Aujourd’hui, nous avons une quinzaine d’enseignantes et d’enseignants-chercheurs travaillant sur le genre dans différentes disciplines, comme la sociologie, l’histoire, la géographie, les lettres, les arts et le cinéma, mais aussi les études psychanalytiques ou les études interculturelles en langues appliquées. L’existence de ces postes a permis la mise en place d’enseignements et de diplômes sur le genre. Il existe en effet un master en sociologie qui a pour titre « Genre et changement social et politique ».

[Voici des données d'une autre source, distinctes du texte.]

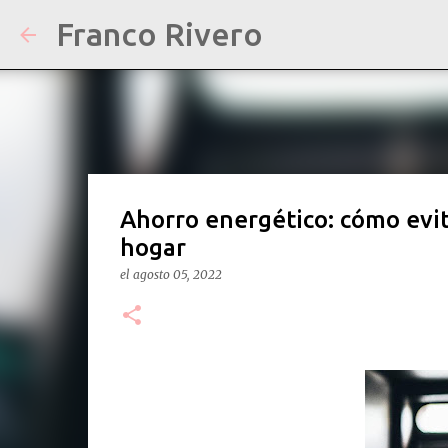
Franco Rivero
Ahorro energético: cómo evit
hogar
el
agosto 05, 2022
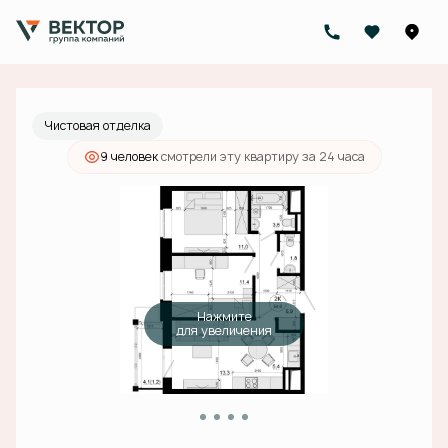
2
2-комнатная
54.6 м
17 503 000 руб.
Ипотека
от 55 643 руб./мес.
Чистовая отделка
9 человек
смотрели эту квартиру за 24 часа
Нажмите
для увеличения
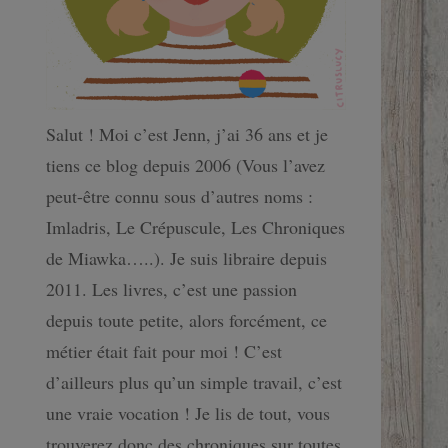
Salut ! Moi c’est Jenn, j’ai 36 ans et je
tiens ce blog depuis 2006 (Vous l’avez
peut-être connu sous d’autres noms :
Imladris, Le Crépuscule, Les Chroniques
de Miawka…..). Je suis libraire depuis
2011. Les livres, c’est une passion
depuis toute petite, alors forcément, ce
métier était fait pour moi ! C’est
d’ailleurs plus qu’un simple travail, c’est
une vraie vocation ! Je lis de tout, vous
trouverez donc des chroniques sur toutes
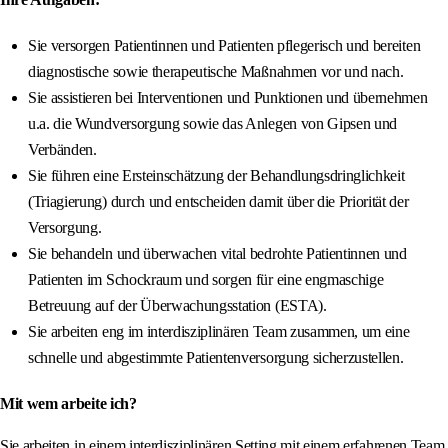
Sie versorgen Patientinnen und Patienten pflegerisch und bereiten
diagnostische sowie therapeutische Maßnahmen vor und nach.
Sie assistieren bei Interventionen und Punktionen und übernehmen
u.a. die Wundversorgung sowie das Anlegen von Gipsen und
Verbänden.
Sie führen eine Ersteinschätzung der Behandlungsdringlichkeit
(Triagierung) durch und entscheiden damit über die Priorität der
Versorgung.
Sie behandeln und überwachen vital bedrohte Patientinnen und
Patienten im Schockraum und sorgen für eine engmaschige
Betreuung auf der Überwachungsstation (ESTA).
Sie arbeiten eng im interdisziplinären Team zusammen, um eine
schnelle und abgestimmte Patientenversorgung sicherzustellen.
Mit wem arbeite ich?
Sie arbeiten in einem interdisziplinären Setting mit einem erfahrenen Team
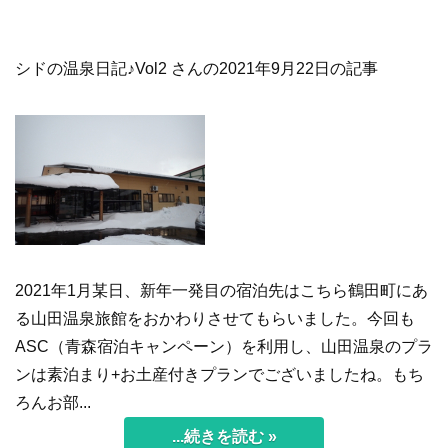
シドの温泉日記♪Vol2 さんの2021年9月22日の記事
2021年1月某日、新年一発目の宿泊先はこちら鶴田町にあ
る山田温泉旅館をおかわりさせてもらいました。今回も
ASC（青森宿泊キャンペーン）を利用し、山田温泉のプラ
ンは素泊まり+お土産付きプランでございましたね。もち
ろんお部...
...続きを読む »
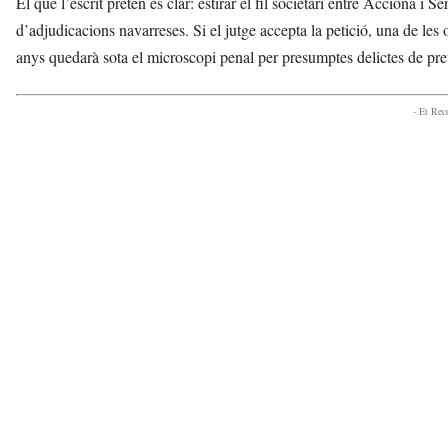
El que l’escrit pretén és clar: estirar el fil societari entre Acciona i 
d’adjudicacions navarreses. Si el jutge accepta la petició, una de le
anys quedarà sota el microscopi penal per presumptes delictes de pre
- Et Re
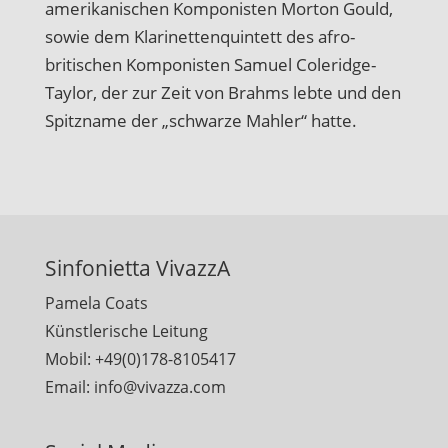
amerikanischen Komponisten Morton Gould,
sowie dem Klarinettenquintett des afro-
britischen Komponisten Samuel Coleridge-
Taylor, der zur Zeit von Brahms lebte und den
Spitzname der „schwarze Mahler“ hatte.
Sinfonietta VivazzA
Pamela Coats
Künstlerische Leitung
Mobil: +49(0)178-8105417
Email: info@vivazza.com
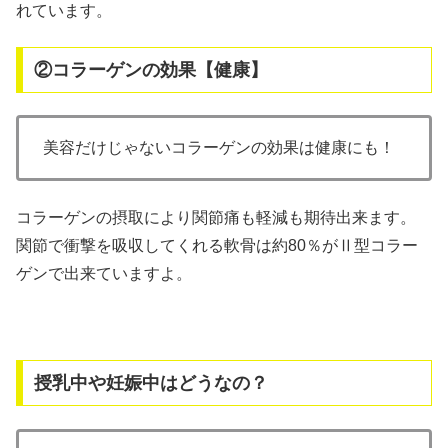
れています。
②コラーゲンの効果【健康】
美容だけじゃないコラーゲンの効果は健康にも！
コラーゲンの摂取により関節痛も軽減も期待出来ます。
関節で衝撃を吸収してくれる軟骨は約80％がⅡ型コラー
ゲンで出来ていますよ。
授乳中や妊娠中はどうなの？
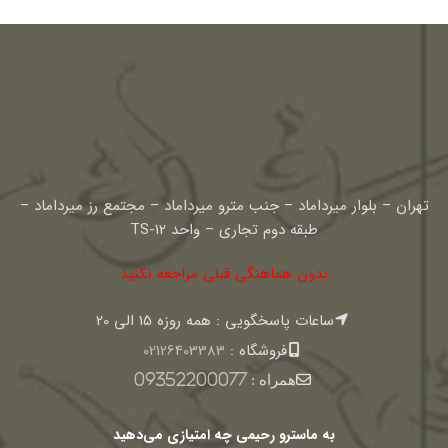
اصلی:
فعلی:
495000 تومان
395000 تومان.
بود.
تهران – بلوار میرداماد – جنب مترو میرداماد – مجتمع رز میرداماد –
طبقه دوم تجاری – واحد TS-12
بدون هماهنگی قبلی مراجعه نکنید
ساعات پاسخگویی : همه روزه 15 الی 20
فروشگاه :
02126403383
همراه :
09352200077
به ماسترو رحیمی چه امتیازی می‌دهید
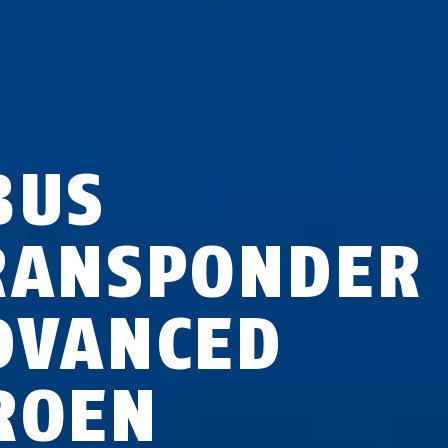
BUS
RANSPONDER
DVANCED
ROEN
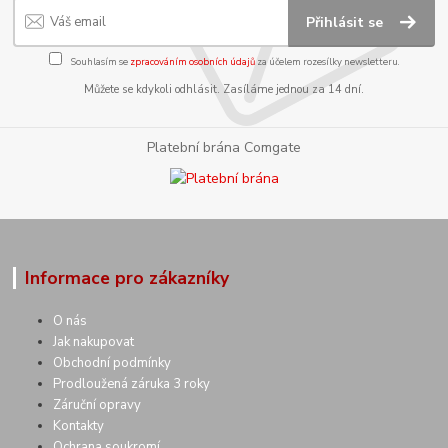
Přihlásit se
Souhlasím se
zpracováním osobních údajů
za účelem rozesílky newsletteru.
Můžete se kdykoli odhlásit. Zasíláme jednou za 14 dní.
Platební brána Comgate
Informace pro zákazníky
O nás
Jak nakupovat
Obchodní podmínky
Prodloužená záruka 3 roky
Záruční opravy
Kontakty
Ochrana soukromí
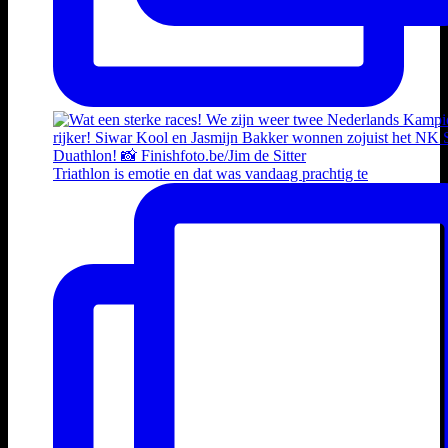
Triathlon is emotie en dat was vandaag prachtig te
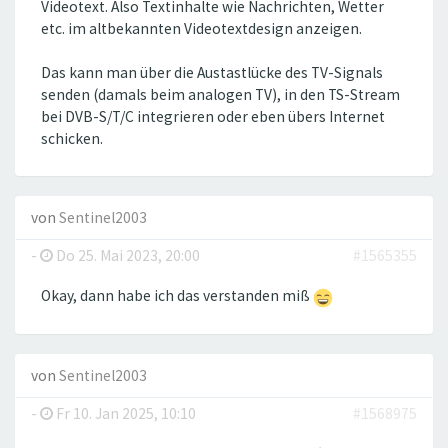
Videotext. Also Textinhalte wie Nachrichten, Wetter
etc. im altbekannten Videotextdesign anzeigen.
Das kann man über die Austastlücke des TV-Signals
senden (damals beim analogen TV), in den TS-Stream
bei DVB-S/T/C integrieren oder eben übers Internet
schicken.
von
Sentinel2003
-
Do 25. Mai 2023, 20:00
#1565355
Okay, dann habe ich das verstanden miß
von
Sentinel2003
-
Fr 10. Jan 2025, 10:10
#1568975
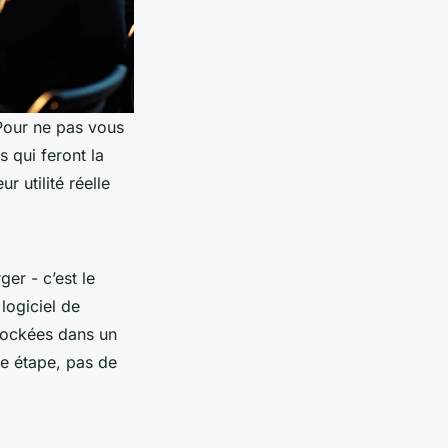
Pour ne pas vous
 qui feront la
r utilité réelle
ger - c’est le
logiciel de
stockées dans un
te étape, pas de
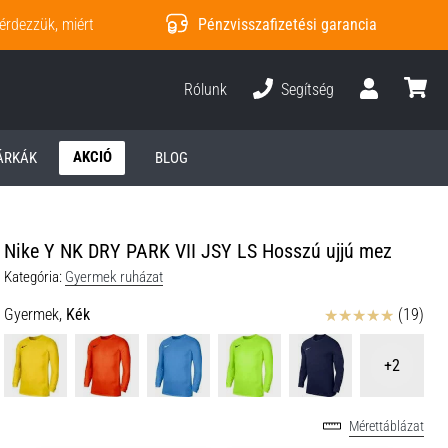
érdezzük, miért
Pénzvisszafizetési garancia
Rólunk
Segítség
Felhasználó
kosár
AKCIÓ
ÁRKÁK
BLOG
Nike Y NK DRY PARK VII JSY LS Hosszú ujjú mez
Kategória:
Gyermek ruházat
Értékelés
Gyermek,
Kék
(19)
+2
Mérettáblázat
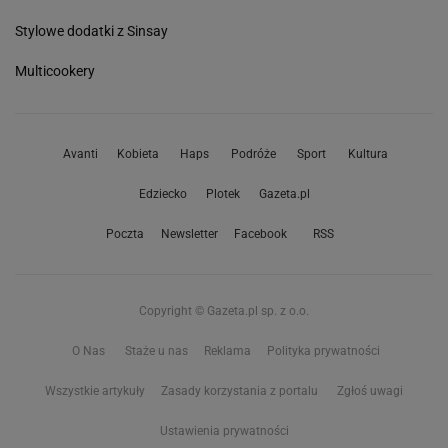
Stylowe dodatki z Sinsay
Multicookery
Avanti
Kobieta
Haps
Podróże
Sport
Kultura
Edziecko
Plotek
Gazeta.pl
Poczta
Newsletter
Facebook
RSS
Copyright © Gazeta.pl sp. z o.o.
O Nas
Staże u nas
Reklama
Polityka prywatności
Wszystkie artykuły
Zasady korzystania z portalu
Zgłoś uwagi
Ustawienia prywatności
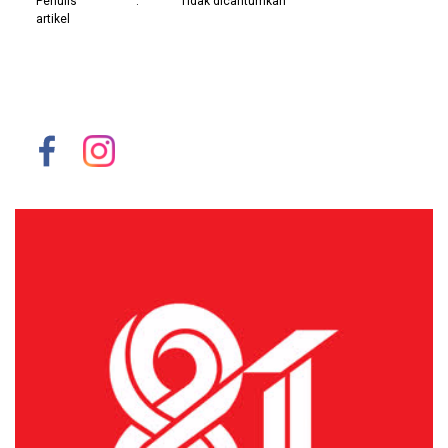
Penulis
:
Tidak dicantumkan
artikel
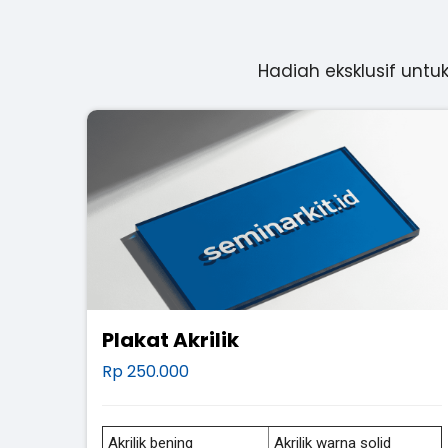
Hadiah eksklusif untu
Plakat Akrilik
Rp 250.000
Akrilik bening
Akrilik warna solid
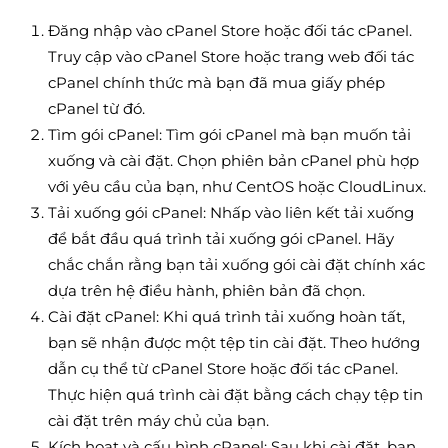
Đăng nhập vào cPanel Store hoặc đối tác cPanel.
Truy cập vào cPanel Store hoặc trang web đối tác
cPanel chính thức mà bạn đã mua giấy phép
cPanel từ đó.
Tìm gói cPanel: Tìm gói cPanel mà bạn muốn tải
xuống và cài đặt. Chọn phiên bản cPanel phù hợp
với yêu cầu của bạn, như CentOS hoặc CloudLinux.
Tải xuống gói cPanel: Nhấp vào liên kết tải xuống
để bắt đầu quá trình tải xuống gói cPanel. Hãy
chắc chắn rằng bạn tải xuống gói cài đặt chính xác
dựa trên hệ điều hành, phiên bản đã chọn.
Cài đặt cPanel: Khi quá trình tải xuống hoàn tất,
bạn sẽ nhận được một tệp tin cài đặt. Theo hướng
dẫn cụ thể từ cPanel Store hoặc đối tác cPanel.
Thực hiện quá trình cài đặt bằng cách chạy tệp tin
cài đặt trên máy chủ của bạn.
Kích hoạt và cấu hình cPanel: Sau khi cài đặt, bạn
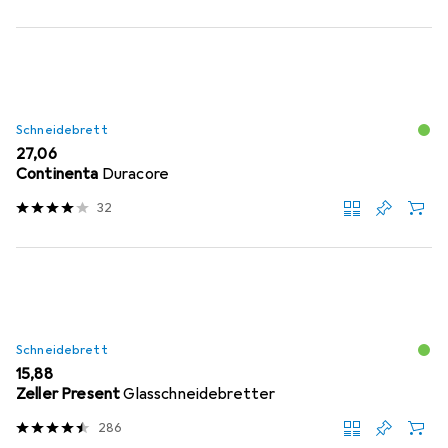
Schneidebrett
EUR
27,06
Continenta
Duracore
32
Schneidebrett
EUR
15,88
Zeller Present
Glasschneidebretter
286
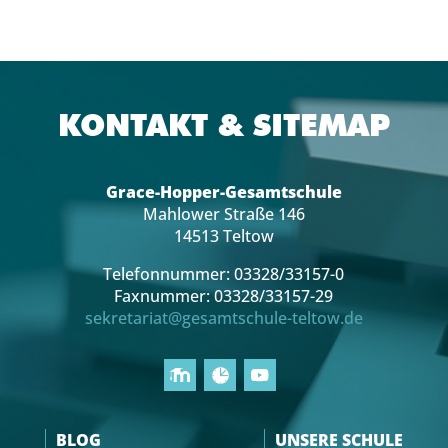
KONTAKT & SITEMAP
Grace-Hopper-Gesamtschule
Mahlower Straße 146
14513 Teltow
Telefonnummer: 03328/33157-0
Faxnummer: 03328/33157-29
sekretariat@gesamtschule-teltow.de
BLOG
UNSERE SCHULE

Dans la continuité de cette tradition, l’université Paris Diderot a été la première – et la seule à ce jour – à avoir créé en 2010 un service dédié à l’égalité femmes-hommes. Ce service s’est vu confier trois missions par le conseil d’administration de l’établissement.

La première consiste à dresser le constat des inégalités dans l’université, à travers des études quantitatives, et à rechercher des explications, par des études qualitatives. Depuis la création du pôle égalité femmes-hommes (PEF), cinq études ont été réalisés sur la communauté universitaire : enseignantes et enseignants-chercheurs, personnels administratifs et techniques, étudiantes et étudiants.

La deuxième mission du PEF est de sensibiliser les acteurs et actrices de l’université sur les inégalités femmes-hommes, notamment en diffusant les données issues des études produites, mais aussi à travers une série de conférences annuelles sur l’égalité des sexes, destinées aux chercheurs et au grand public.

Enfin, le PEF a pour mission de proposer des mesures concrètes pour faire progresser l’égalité entre les femmes et les hommes à l’université. Depuis sa création, il a ainsi défini deux plans d’action : l’un, adopté en juin 2011 par le conseil d’administration de l’université, et le second, défini pour répondre à un appel à projets de la Commission européenne, qui date de 2013. Les mesures prévues par ces deux plans d’action s’adressent à l’ensemble de la communauté universitaire et touchent aussi bien la sphère professionnelle (recherche, enseignement, politique générale de l’établissement) que privée, notamment en vue d’améliorer l’équilibre entre la vie professionnelle et la vie privée.

Certains pourraient s’interroger sur les raisons d’un tel engagement. En effet, le monde académique est souvent perçu comme démocratique, ouvert à la société et dédié à la transmission égalitaire des savoirs. Cependant, les données statistiques et sociologiques disponibles montrent qu’un plafond de verre existe également dans le monde académique.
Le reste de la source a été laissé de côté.